Excerpt to read: Begin
By: Tim Elmore
I spoke to a clinical psychologist recently, after an arduous day with clients. Helen is a counselor who sees families for therapy every day. She revealed a tool to me that was so simple I asked her to repeat it. She called it a “secret” because so few parents know it or apply it—but it’s within the reach of almost anyone. In fact, Helen told me if her clients practiced it, it would resolve most of the problems she addresses in her counseling.
Imagine if there was a simple act you could perform with your children that would result in:
- Better mental health
- Stronger physical health
- Higher self-esteem
- Less risky behavior
- Improved academic performance
- Increased communication skills
- Higher quality relationship between parent and child.
After looking at the research, I agree with Helen. So, what is the secret? Twenty years of research by Anne Fishel, a professor of psychology at Harvard University, has demonstrated the evidence for this secret. The secret is both simple and challenging: regular family meals.
Eating Food Together
Seriously? you might be asking yourself. Sitting down on a consistent basis and eating together achieves these results? You’d better believe it. Dr. Leonard Sax, family physician, psychologist, and author of The Collapse of Parenting, says, “Research shows having a family meal at home with no distractions is important. Every day. Not doing this indicates that time spent at home with parents is the least important priority.” When we eat together, it demonstrates that family is our highest priority. In fact, Anne Fishel at Harvard agrees with my friend Helen: “So many of the things I try to do in family therapy actually get accomplished by regular dinners.” Obviously, the food part is only a fraction of the equation. A winning combination suggests we must be intentional about the ingredients.
Excerpt to read: End
Supplied data: Begin
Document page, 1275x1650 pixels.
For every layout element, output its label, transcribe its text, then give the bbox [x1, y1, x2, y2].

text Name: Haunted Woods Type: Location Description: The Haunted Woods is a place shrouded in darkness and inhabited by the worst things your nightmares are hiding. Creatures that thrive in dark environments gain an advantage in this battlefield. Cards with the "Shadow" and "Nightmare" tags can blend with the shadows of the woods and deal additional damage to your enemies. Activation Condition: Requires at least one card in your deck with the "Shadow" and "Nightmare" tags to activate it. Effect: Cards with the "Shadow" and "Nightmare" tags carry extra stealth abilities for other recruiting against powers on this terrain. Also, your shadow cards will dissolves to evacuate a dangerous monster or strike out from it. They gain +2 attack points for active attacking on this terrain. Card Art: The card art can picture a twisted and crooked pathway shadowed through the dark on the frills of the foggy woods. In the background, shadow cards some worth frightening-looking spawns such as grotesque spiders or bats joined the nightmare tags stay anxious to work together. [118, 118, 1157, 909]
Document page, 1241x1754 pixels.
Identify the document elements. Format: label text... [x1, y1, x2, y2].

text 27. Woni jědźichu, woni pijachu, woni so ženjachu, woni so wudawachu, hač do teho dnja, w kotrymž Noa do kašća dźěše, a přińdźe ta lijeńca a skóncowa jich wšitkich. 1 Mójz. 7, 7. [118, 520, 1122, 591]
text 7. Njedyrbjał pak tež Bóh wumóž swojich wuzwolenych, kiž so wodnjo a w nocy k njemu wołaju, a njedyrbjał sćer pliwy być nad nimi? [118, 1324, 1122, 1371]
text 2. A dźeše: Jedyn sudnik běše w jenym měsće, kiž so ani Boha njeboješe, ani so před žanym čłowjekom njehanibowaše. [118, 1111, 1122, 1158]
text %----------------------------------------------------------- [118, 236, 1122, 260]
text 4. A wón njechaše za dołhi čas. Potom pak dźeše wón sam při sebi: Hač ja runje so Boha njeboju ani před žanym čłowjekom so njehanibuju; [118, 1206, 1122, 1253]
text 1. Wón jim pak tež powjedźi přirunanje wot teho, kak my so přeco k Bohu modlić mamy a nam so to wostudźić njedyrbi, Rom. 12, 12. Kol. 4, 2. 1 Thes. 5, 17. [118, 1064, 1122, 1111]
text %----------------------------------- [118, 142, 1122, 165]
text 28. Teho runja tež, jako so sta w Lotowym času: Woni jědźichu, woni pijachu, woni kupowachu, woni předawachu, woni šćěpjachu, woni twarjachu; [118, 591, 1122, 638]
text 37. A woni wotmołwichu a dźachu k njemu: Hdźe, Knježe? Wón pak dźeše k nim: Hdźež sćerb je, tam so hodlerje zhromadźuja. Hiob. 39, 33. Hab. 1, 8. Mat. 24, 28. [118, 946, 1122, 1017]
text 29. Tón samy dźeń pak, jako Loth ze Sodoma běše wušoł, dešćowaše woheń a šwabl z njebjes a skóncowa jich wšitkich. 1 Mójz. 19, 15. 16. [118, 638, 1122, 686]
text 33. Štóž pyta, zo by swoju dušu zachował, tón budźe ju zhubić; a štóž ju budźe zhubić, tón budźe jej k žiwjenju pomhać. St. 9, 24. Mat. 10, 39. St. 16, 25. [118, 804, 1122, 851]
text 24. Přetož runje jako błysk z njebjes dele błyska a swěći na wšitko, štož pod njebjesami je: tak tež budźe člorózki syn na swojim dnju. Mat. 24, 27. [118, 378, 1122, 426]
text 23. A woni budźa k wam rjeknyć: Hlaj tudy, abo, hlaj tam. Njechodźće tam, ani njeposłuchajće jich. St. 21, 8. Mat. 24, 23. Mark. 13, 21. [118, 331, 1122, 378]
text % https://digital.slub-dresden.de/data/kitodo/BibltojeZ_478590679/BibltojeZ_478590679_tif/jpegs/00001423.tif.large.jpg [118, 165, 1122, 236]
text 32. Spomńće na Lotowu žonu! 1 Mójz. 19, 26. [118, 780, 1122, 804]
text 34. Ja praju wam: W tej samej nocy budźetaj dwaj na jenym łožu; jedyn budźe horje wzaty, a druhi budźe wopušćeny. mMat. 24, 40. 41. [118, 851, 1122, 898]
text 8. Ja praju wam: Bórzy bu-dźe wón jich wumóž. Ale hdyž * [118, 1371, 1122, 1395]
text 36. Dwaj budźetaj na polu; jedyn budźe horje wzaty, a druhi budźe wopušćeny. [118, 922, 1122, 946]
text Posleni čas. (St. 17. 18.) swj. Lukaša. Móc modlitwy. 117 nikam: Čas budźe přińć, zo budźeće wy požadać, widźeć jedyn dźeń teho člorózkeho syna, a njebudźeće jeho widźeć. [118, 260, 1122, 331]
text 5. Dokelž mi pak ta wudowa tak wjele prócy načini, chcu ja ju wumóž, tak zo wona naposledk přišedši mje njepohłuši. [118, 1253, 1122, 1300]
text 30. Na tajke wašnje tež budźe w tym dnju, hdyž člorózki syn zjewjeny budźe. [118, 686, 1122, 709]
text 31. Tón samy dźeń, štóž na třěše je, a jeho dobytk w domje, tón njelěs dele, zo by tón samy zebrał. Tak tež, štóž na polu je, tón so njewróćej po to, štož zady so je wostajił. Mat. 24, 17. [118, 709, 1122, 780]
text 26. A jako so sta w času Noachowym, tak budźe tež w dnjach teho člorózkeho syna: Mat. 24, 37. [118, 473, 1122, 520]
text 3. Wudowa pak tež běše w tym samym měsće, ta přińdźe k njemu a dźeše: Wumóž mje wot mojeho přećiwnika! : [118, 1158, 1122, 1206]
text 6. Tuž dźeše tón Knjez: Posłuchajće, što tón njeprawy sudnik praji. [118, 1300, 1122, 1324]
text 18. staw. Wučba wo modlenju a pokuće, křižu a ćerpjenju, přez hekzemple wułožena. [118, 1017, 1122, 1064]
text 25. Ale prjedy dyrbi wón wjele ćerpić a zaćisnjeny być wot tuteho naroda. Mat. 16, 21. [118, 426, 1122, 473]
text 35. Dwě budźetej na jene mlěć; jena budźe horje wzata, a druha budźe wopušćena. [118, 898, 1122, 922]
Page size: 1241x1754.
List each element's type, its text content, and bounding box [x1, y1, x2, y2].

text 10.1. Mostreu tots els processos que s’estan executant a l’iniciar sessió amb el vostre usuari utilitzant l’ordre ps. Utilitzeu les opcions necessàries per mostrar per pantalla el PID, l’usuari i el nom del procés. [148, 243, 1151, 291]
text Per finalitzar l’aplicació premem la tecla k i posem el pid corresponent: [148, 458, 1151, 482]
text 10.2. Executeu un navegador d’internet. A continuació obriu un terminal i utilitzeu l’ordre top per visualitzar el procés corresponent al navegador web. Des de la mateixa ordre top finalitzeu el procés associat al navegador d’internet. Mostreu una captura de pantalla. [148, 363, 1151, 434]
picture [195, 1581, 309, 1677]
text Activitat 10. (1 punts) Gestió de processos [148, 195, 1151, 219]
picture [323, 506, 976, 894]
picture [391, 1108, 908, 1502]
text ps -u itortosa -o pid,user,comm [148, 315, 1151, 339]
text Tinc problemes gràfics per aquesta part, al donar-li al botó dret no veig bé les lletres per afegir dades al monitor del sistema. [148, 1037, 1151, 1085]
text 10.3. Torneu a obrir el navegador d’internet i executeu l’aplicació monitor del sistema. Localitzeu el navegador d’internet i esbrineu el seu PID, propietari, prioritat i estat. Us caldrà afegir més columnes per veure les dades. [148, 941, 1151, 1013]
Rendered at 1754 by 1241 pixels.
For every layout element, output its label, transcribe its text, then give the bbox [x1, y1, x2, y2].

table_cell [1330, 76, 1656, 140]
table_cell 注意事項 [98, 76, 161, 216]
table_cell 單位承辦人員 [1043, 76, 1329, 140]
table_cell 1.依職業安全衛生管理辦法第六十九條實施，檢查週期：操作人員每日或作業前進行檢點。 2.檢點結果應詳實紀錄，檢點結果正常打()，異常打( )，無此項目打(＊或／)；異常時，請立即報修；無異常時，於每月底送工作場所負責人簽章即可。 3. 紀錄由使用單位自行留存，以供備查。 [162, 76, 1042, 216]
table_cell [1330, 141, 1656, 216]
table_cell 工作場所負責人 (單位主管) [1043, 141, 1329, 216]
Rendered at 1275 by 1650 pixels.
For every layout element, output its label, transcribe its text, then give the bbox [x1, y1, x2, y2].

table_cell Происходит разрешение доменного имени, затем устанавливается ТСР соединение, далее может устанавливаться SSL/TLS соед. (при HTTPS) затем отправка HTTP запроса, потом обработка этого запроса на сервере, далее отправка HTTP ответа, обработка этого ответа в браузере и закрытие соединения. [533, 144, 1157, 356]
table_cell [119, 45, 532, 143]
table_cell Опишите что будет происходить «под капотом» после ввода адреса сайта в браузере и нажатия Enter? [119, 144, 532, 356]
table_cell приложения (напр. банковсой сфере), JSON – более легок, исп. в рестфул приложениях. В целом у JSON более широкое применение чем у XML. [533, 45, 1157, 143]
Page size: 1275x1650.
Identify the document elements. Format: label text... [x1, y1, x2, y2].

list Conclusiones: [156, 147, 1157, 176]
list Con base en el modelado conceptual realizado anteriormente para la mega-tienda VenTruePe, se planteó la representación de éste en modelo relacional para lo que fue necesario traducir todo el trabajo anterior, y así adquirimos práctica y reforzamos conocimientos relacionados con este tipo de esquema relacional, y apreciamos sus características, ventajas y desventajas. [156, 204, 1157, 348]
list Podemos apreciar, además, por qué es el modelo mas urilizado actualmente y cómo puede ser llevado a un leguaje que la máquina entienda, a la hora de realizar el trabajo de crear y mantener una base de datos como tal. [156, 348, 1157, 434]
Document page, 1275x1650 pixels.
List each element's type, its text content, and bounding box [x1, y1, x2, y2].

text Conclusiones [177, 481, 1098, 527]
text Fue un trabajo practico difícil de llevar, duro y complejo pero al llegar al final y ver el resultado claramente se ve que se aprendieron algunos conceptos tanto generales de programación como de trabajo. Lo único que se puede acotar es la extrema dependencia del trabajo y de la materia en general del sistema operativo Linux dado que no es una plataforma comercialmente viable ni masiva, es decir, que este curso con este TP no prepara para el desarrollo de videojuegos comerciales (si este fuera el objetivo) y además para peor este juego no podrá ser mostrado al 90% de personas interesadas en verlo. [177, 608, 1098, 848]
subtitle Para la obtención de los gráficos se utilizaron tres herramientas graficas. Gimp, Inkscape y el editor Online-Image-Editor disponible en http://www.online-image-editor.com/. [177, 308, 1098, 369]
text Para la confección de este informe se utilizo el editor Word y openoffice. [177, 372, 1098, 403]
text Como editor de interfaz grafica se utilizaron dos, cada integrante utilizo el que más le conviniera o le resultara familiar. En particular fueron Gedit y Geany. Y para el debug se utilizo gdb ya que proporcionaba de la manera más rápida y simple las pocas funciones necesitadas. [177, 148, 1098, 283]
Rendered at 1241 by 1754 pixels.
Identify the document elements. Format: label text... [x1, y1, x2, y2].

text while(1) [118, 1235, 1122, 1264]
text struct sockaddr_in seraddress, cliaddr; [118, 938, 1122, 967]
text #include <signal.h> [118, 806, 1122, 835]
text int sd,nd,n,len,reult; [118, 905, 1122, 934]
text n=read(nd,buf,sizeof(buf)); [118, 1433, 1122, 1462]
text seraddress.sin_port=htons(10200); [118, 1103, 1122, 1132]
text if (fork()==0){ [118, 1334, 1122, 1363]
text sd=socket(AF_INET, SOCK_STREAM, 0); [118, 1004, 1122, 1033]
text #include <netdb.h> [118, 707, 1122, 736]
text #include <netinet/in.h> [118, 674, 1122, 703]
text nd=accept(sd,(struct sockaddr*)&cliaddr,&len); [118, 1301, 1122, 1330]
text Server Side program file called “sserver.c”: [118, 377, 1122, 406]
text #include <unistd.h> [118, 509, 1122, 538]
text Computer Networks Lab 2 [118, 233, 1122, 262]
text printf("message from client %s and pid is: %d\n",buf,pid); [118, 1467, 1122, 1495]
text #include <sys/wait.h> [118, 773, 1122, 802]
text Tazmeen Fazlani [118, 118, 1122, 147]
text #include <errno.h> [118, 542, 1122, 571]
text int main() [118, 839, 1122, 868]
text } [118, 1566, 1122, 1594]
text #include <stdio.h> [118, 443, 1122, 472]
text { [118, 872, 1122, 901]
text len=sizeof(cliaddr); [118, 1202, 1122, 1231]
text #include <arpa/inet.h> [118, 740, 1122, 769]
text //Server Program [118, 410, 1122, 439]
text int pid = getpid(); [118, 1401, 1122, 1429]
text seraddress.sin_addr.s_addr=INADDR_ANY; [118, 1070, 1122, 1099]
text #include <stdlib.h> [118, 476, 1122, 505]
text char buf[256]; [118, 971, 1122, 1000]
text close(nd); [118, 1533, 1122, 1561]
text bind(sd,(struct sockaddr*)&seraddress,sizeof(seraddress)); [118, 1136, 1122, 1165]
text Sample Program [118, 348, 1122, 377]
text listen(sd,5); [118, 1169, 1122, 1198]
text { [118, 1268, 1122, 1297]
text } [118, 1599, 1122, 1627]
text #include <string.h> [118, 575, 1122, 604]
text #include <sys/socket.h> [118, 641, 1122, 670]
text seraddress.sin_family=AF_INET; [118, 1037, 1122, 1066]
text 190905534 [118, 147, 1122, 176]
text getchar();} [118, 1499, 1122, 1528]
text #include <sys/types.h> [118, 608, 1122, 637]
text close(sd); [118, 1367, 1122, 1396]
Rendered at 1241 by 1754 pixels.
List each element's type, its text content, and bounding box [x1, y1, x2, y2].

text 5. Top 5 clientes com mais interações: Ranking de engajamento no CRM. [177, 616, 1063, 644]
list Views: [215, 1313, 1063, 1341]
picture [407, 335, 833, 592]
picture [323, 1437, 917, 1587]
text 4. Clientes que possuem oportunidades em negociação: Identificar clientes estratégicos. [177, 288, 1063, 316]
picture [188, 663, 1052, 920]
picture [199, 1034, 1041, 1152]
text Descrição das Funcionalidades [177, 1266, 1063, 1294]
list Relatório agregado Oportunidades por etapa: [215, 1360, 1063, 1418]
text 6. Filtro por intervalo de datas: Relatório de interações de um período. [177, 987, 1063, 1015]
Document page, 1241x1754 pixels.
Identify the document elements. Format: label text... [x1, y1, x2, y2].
Supplied data: End
Complete the following:
(1) In the article on family meals, how many years of research by Anne Fishel are said to support the secret?
(2) Echo the article on family meals word for word between "Imagine if there" and "parent and child.", inclusive.

Answers to this exercise:
(1) Twenty years.

(2)
Imagine if there was a simple act you could perform with your children that would result in:
- Better mental health
- Stronger physical health
- Higher self-esteem
- Less risky behavior
- Improved academic performance
- Increased communication skills
- Higher quality relationship between parent and child.